La plus récente éclaircie remonte au lundi 19 février, quand les princesses Lalla Meryem, Lalla Asmae et Lalla Hasnaa ont été reçues à l'Elysée, à l’invitation de Brigitte Macron. Trois jours auparavant, le vendredi 16 février, Christophe Lecourtier s’était exprimé sur les relations maroco-françaises devant un parterre universitaire, économique et politique, à l'invitation de la Fondation universitaire Links présidée par Mohamed Berrada. Dans son exposé, il a longuement parlé de l'avenir des relations entre les deux pays, dans le cadre d'un nouveau partenariat à créer ensemble.
N'omettons pas non plus les déclarations du nouveau ministre français des Affaires étrangères, Stéphane Séjourné, chargé par Emmanuel Macron d’œuvrer au rapprochement entre la France et le Maroc. Rattrapé par son passé "anti-Maroc", le chef de la diplomatie française a mis l'accent sur la reprise et le caractère essentiel des liens avec le Maroc lors de ses dernières déclarations.
Des signes qui ne trompent pas, selon Ahmed Faouzi
Joint par Médias24, notre consultant Ahmed Faouzi, ancien ambassadeur et analyste diplomatique, nous fait part de sa lecture du sujet.
"Les signes se multiplient depuis quelques jours, allant dans le sens d'un net réchauffement des relations entre Rabat et Paris, depuis la nomination de la nouvelle ambassadrice du Royaume en France, qui était en soi l'expression officielle d’une volonté de tourner définitivement cette page de mésentente entre les deux pays", explique Ahmed Faouzi.
"Lors de la récente intervention de l'ambassadeur Lecourtier au sein de la fondation Links, ce dernier a laissé entendre que son pays devait prendre en considération les nécessités de l'évolution qu'a connue la question du Sahara marocain au plan international comme au plan régional. Paris devrait être consciente que cette question, qui gangrène la région depuis un demi-siècle, a retardé le développement de l'Union du Maghreb et risque d'avoir des effets néfastes sur l'Europe du Sud comme sur le Sahel si les grandes puissances n'agissent pas pour son règlement", précise l'ex-diplomate.
++++++++++++++++++++
● CONSIGNE A
Citez les princesses que l'article sur les relations entre le Maroc et la France dit avoir été reçues à l'Elysée.
● CONSIGNE B
Recopiez tout le passage de l'article sur les relations entre le Maroc et la France, de « N'omettons pas non » jusqu'à « lecture du sujet. ».
● CONSIGNE C
Donnez la suite de l'article sur les relations entre le Maroc et la France, après sa dernière phrase.
Vous n'aurez pas besoin des lignes ci-dessous.

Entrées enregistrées
++++++++++++++++++++
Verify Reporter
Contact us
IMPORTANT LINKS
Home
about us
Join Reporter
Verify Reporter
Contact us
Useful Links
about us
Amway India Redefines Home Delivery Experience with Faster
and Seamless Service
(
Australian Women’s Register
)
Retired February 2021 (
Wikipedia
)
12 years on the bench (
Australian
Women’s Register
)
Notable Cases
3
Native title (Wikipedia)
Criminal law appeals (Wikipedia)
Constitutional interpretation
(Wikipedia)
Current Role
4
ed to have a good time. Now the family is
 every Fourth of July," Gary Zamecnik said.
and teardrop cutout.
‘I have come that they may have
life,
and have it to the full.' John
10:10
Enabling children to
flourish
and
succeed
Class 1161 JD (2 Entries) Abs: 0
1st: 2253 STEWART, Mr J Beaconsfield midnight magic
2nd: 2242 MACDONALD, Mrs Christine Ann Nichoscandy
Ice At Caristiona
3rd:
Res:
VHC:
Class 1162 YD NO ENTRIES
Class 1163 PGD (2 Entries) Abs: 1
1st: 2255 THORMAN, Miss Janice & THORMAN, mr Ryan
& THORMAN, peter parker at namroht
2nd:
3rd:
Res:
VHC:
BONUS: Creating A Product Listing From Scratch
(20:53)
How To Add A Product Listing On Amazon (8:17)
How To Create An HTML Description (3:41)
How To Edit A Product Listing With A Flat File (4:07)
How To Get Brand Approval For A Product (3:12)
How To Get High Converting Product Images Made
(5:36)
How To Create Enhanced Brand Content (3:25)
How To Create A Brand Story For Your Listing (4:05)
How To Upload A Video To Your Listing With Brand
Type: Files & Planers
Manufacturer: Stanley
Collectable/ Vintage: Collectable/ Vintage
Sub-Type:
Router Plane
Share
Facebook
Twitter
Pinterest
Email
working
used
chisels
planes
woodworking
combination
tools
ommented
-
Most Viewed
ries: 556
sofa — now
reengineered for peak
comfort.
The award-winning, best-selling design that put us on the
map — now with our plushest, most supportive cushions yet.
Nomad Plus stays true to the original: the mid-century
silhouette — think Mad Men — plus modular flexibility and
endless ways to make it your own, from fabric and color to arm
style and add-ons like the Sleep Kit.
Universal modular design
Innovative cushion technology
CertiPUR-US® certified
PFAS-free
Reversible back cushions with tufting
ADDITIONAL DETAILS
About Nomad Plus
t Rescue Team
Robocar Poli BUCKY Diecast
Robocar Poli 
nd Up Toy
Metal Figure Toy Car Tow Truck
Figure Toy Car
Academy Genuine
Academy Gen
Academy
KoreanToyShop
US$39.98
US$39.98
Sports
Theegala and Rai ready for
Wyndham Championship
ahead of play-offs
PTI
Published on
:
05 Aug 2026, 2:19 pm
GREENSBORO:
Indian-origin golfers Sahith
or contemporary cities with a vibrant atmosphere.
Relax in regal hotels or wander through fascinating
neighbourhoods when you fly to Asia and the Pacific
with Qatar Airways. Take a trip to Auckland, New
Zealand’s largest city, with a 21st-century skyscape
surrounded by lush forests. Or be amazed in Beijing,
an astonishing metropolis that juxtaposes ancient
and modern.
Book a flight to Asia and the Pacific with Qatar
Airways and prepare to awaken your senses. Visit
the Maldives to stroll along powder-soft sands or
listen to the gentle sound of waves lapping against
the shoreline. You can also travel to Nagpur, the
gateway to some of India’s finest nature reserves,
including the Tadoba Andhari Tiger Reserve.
++++++++++++++++++++
● ZONE DE RÉPONSE A
Lalla Meryem, Lalla Asmae et Lalla Hasnaa.

● ZONE DE RÉPONSE B
N'omettons pas non plus les déclarations du nouveau ministre français des Affaires étrangères, Stéphane Séjourné, chargé par Emmanuel Macron d’œuvrer au rapprochement entre la France et le Maroc. Rattrapé par son passé "anti-Maroc", le chef de la diplomatie française a mis l'accent sur la reprise et le caractère essentiel des liens avec le Maroc lors de ses dernières déclarations.
Des signes qui ne trompent pas, selon Ahmed Faouzi
Joint par Médias24, notre consultant Ahmed Faouzi, ancien ambassadeur et analyste diplomatique, nous fait part de sa lecture du sujet.

● ZONE DE RÉPONSE C
Il enchaîne : "La visite des princesses en France et leur accueil par Madame Macron à l'Élysée est un signe qui ne trompe pas. C'est sans aucun doute la démonstration que Rabat privilégie une approche par touches pour construire des relations sur des bases solides et sûres qui permettent, tout en renouvelant leur partenariat, de rester fidèles à une longue tradition faite d'amitié et de complicité".
La classe politique française a contribué à l'essor de la nouvelle volonté affichée par la France
"La classe politique française dans sa grande majorité a fait de la défense des relations maroco-françaises un leitmotiv poussant les autorités françaises, dont l'Elysée et le Quai d'Orsay, à exprimer une nouvelle volonté de rénover ces relations pour les adapter aux exigences d'aujourd'hui", poursuit Ahmed Faouzi.
"Les difficultés que rencontre la diplomatie française au Sahel, ainsi que les initiatives lancées par le Maroc dans cette région, comme la façade Atlantique africaine, laissent présager des lendemains meilleurs avec toutes les nations, et sans exclusivité".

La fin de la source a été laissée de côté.